Harry
My mum has been asking if she looks okay for the last hour and I already feel like leaving this fucking place, not going to that annoying ass party and getting some chick in a bar, my supposed girlfriend won't find out anyways.
I roll my eyes as Robin and her show affection in front of me, "Get a room" I say out loud.
They both laugh and my mum walks over to me to fix the collar of the black shirt.
I don't know why though, a few of the first buttons aren't buttoned, however she is a perfectionist, now I remember why I moved out of her goddamned house.
I felt a bit anxious, I don't think I'm ready to see her, I know for a fact, that she will be there. Jeff told me about his search for an assistant around two and a half years ago, he even sent me pictures of every girl that asked for the job, of fucking course she would be one of them, she is fucking talented and she is the most hardworking girl I've ever met, her body and looks help her to get a job like the one I got for her.
I basically begged Jeff to give her the job, he wasn't even going to select her, he said she looked like a "daddy's girl, good for nothing" in fact she is a daddy's girl, but good for nothing? I don't fucking think so.
"Let's go, we're late already" my stepdad said.
I'm ready to see her miserable look, I know that she has missed me as much as I've missed her, or even more.
It's not that I want her to suffer but a little part of me wants her to feel miserable for leaving me without saying goodbye. I know it's fucked up, since I claim to love her but still, she fucked us up. She fucked me up in a way that no one else has done.
When she called me that night she left a big hole inside my heart that couldn't be filled, not even with a better girl than her but let's be honest there's no one better.
I found a way to finally replace that ache that she left, a way to forget about her, it was alcohol. That shot became my best fucking friend, I was drunk for a straight year, I used to fail classes and be a fucking idiot to everyone who tried to help me, until one night when I saw that message from her on Liam's phone, that's when it hit me. She was as empty as me, and I know she still is.
It selfishly made me happy to know that I wasn't the only one suffering.
I stopped drinking, thanks to my sister and her stupid boyfriend, who used to be one of her closest friend.
As we got closer to the celebration my anxiety grew along my need to hug her and tell her how much I needed her all these years, but I won't fucking do that.
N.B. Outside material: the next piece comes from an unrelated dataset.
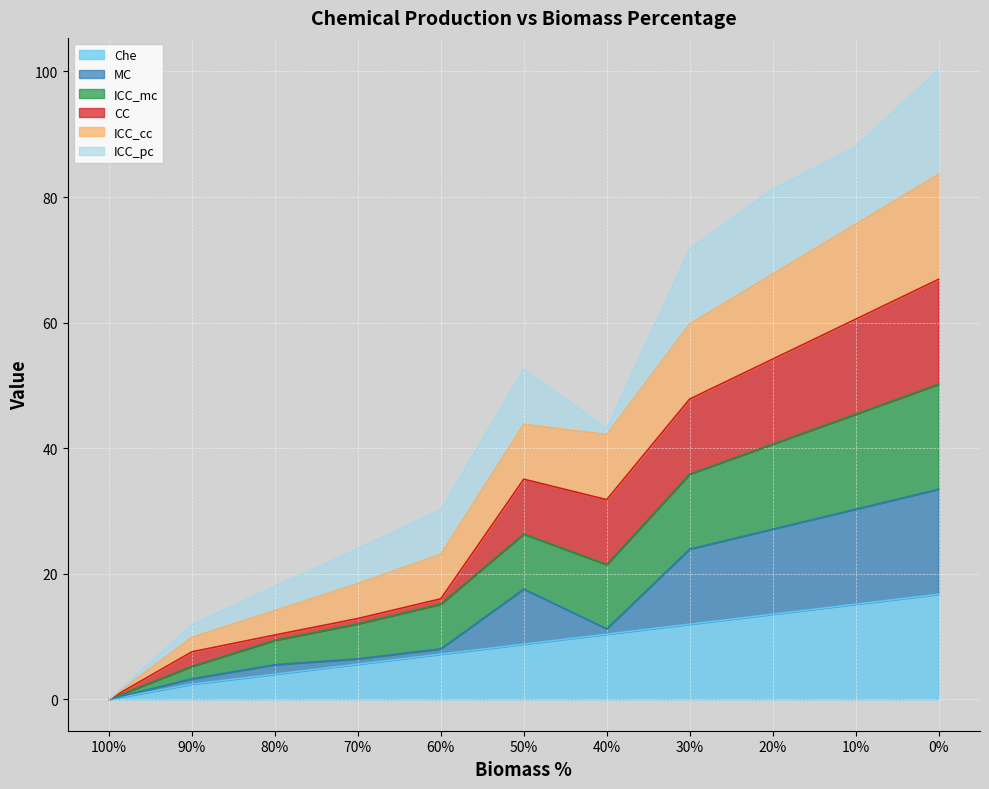

What is the total value across all series at 30%?

71.7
"Harry! My friend," I didn't even realize when we got in the ridiculously fancy place, but all I know is that I was already greeting my friend Jeff.
She looked at me as if I was some ghost. I know that I wanted to see her miserable but she looked flawless as always. Her wearing that dress made me need her in ways that I actually never thought of in the past three years.
She had cut her hair, still looks beautiful. Everything looks beautiful on her, even that stupid camera that she was holding.
I tried to keep a poker face, just to act as if I didn't know her. It's hard to act like you don't know someone when you know every single part of their soul, mind and even body.